Дом Грея и Джувии был наполнен мёртвой тишиной и непроглядным мраком – окна были плотно завешаны тяжёлыми шторами, не пропуская внутрь свет уличных фонарей. На кухне стоял приятный запах свежеиспечённого пирога, на это Хартфилия улыбнулась, попутно удивляясь, что такой тонкий запах не разбудил Нацу раньше, что уже показывало на некие изменения в его характере. В темноте Люси видела всё: чисто-прибранную гостиную, шкафчик с несколькими сервизами разной посуды, фарфоровые и хрустальные вазы, низкий журнальный столик напротив дивана, на нём утренняя газета и кружка с давно остывшим, недопитым кофе. Здесь было мило, уютно, комфортно, настоящее семейное гнёздышко, где живёт настоящая семья, а не пара просто нуждающихся друг в друге людей – Грей и Джувия были настоящей семьей, а не жалкой фальшивкой.

Нацу быстро нашёлся в одной из пяти комнат – Люси не искала его, глупо открывая каждую встречную дверь, она ощущала его, чувствовала и шла, просто поддаваясь порыву собственных чувств, так резко запылавших в душе. То, что Хартфилии он был дорог, было понятно, она и сама принимала тот факт, что скучала, что думала о нём, что видела его, если не во снах, то в мыслях, особенно после сигареты и нескольких таблеток крепкого снотворного, которые быстро уволакивали, погружали её в крепкий сон до самого утра.
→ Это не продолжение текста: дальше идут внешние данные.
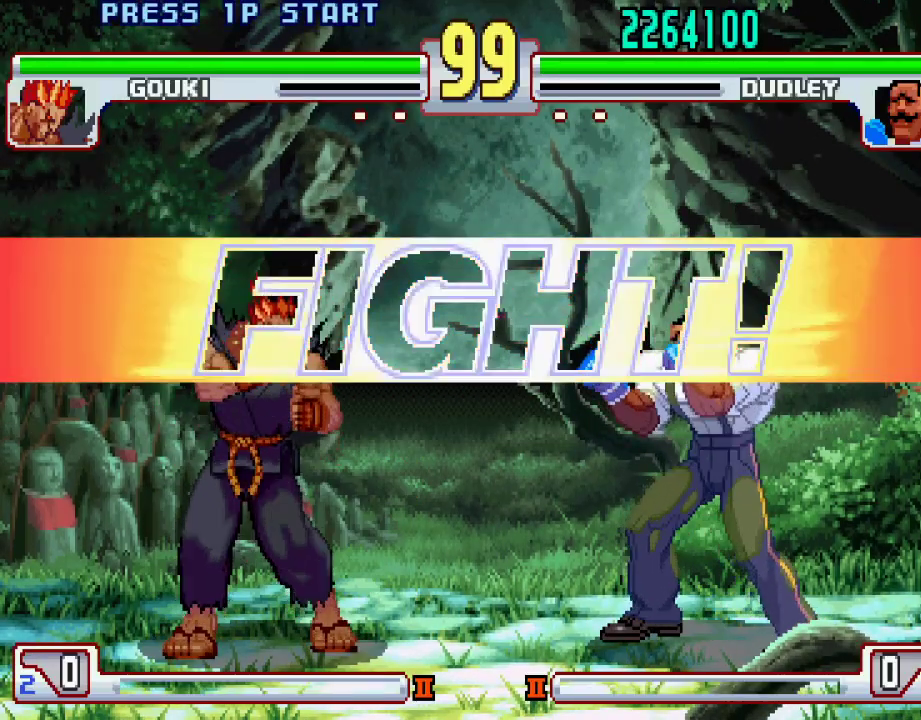
{"buttons": [], "left_stick": "center", "events": []}
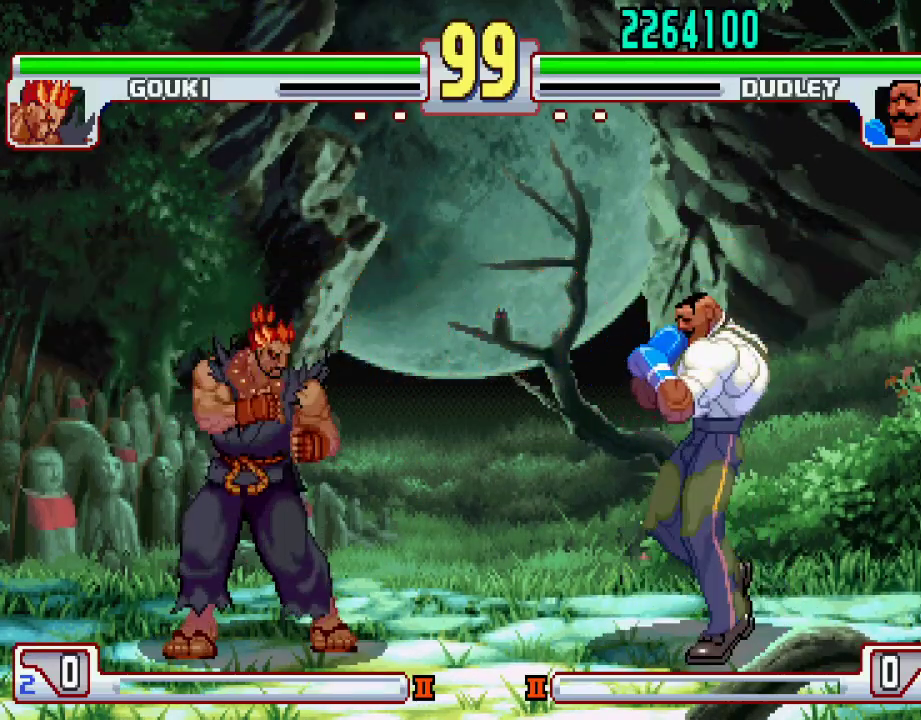
{"buttons": [], "left_stick": "left", "events": [[100, "left_stick", "right"], [417, "left_stick", "center"], [467, "left_stick", "left"]]}
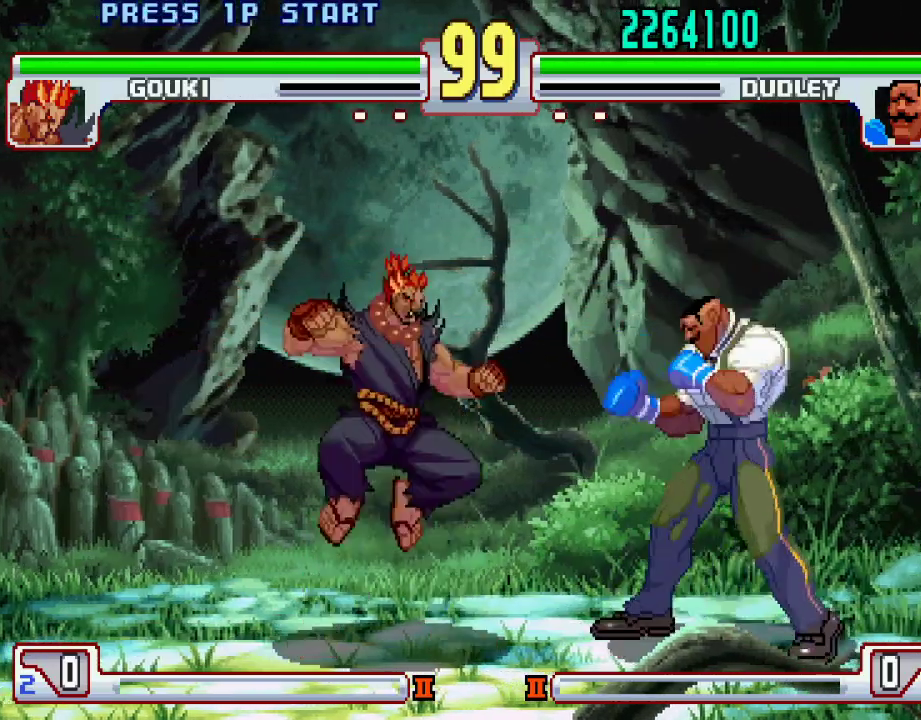
{"buttons": [], "left_stick": "right", "events": [[67, "left_stick", "down-right"], [300, "left_stick", "right"]]}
Люси редко спала, высыпаясь, радуясь восходу солнца, но эти мимолётные мгновения хватала крепко, и воспоминания не исчезали, быстро рассыпаясь, с приходом нового дня. Люси словно наяву помнила каждый свой сон, где порой встречала его, и просто не смела забыть, отбросив назад. И сейчас за всё время пребывания Люси дома, в этом городе, она и Нацу, наконец, смогут поговорить наедине, многое обсудить, выяснить, прояснить некоторые моменты и то, что происходило между ними целый год. На удивление чувства не забылись, не потухли, дотлевая угольками, они существовали внутри, горя маленьким, но крепким огоньком.

Нацу уже не спал – он сидел на краю кровати, опустив голову, зарывшись пальцами в волосы, бессвязно что-то бормоча себе под нос, видимо, недоумевая, что произошло, как он оказался здесь, в чужом доме. Услышав тихий скрип двери, маг вздрогнул, испуганно поднимая заспанные глаза, но тут же успокоился, выдохнул, узнав в этом силуэте Люси. Нацу так и сидит на месте, пытаясь разобраться со своими мыслями, понять, что творится вокруг, ведёт себя, как потерянный мальчишка, который просто не может никак совладать с собой. Хартфилия понимает, что очень тяжело, когда ты вроде и помнишь, но не можешь прояснить для себя самые волнующие моменты. С ней когда-то было так же, стоит только найти какую-нибудь важную зацепку, и завеса развеется, Нацу сможет увидеть всё, что захочет, то, что ему нужно, но пока Люси не знает, почему ему сейчас так тяжело.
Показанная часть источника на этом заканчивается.